Wifalk developed two aids for people with physical impairments: the manuped and the walker. She did not patent her inventions because she wanted to make them available to as many disabled people as possible. She received only royalties from the sale of her developments, which she bequeathed in the name of the Nordic Church Association on the Spanish Costa del Sol, which she had visited several times in her life.[3]
Wifalk presented her first invention to the public in 1965. The "manuped" is a training device for people with physical impairments. With a manuped, affected people can train their arms and legs as well as their coordination with each other. On the basis of the manuped, various training devices for physically disabled people were developed in the following decades, which continue to be used today in health services as well as in special sport schools.[4][5]

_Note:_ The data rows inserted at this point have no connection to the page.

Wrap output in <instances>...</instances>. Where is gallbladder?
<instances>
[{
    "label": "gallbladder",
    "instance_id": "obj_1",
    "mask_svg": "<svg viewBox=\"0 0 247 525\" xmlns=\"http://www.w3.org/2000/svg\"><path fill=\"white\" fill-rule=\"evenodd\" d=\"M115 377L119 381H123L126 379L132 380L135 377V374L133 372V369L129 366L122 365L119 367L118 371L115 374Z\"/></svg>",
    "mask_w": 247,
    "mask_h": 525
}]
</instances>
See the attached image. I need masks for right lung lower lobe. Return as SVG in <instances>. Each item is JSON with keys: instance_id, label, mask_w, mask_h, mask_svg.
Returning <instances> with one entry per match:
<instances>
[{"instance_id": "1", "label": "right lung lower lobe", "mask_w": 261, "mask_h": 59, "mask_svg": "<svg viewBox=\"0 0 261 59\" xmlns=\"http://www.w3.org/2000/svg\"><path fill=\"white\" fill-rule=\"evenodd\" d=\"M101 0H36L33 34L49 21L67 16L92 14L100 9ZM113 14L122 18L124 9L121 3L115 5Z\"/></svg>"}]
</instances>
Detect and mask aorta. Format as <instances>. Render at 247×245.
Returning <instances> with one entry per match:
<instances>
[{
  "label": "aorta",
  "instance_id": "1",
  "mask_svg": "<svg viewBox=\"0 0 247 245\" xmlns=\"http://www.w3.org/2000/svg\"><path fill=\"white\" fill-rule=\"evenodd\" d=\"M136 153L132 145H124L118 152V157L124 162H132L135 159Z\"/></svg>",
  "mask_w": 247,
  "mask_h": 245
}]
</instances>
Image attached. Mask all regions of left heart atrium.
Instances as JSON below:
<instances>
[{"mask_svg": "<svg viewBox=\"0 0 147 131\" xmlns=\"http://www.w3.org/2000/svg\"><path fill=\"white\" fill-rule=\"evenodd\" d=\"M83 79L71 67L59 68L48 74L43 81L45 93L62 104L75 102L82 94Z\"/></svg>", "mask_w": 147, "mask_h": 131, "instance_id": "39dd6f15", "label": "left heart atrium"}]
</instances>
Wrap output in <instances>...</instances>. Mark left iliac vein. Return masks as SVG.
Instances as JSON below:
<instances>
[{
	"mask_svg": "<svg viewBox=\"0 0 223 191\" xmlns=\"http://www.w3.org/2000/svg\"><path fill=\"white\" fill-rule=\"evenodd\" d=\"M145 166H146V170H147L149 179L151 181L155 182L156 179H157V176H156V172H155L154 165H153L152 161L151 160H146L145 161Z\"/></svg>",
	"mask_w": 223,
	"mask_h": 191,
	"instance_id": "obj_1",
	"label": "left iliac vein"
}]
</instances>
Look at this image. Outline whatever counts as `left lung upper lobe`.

In the 1970s, Wifalk's ability to walk became progressively more restricted by her poliomyelitis. Since the four-legged walkers available at that time did not meet the requirements for a comfortable walking aid, she began working on an improved design. She made the original frame more stable, added larger wheels and brakes, and a storage or seating surface. She also optimized the device for use both inside and outside of buildings. In 1978, Wifalk presented the first draft of a walking frame. With the help of a state development fund, she found a Swedish company to produce a prototype, and shortly after, mass production of the walking frame began.
The walker became established worldwide in the following decades. In Germany alone, by the middle of 2016, it is estimated that as many as three million people use walking frames on a regular basis.[6]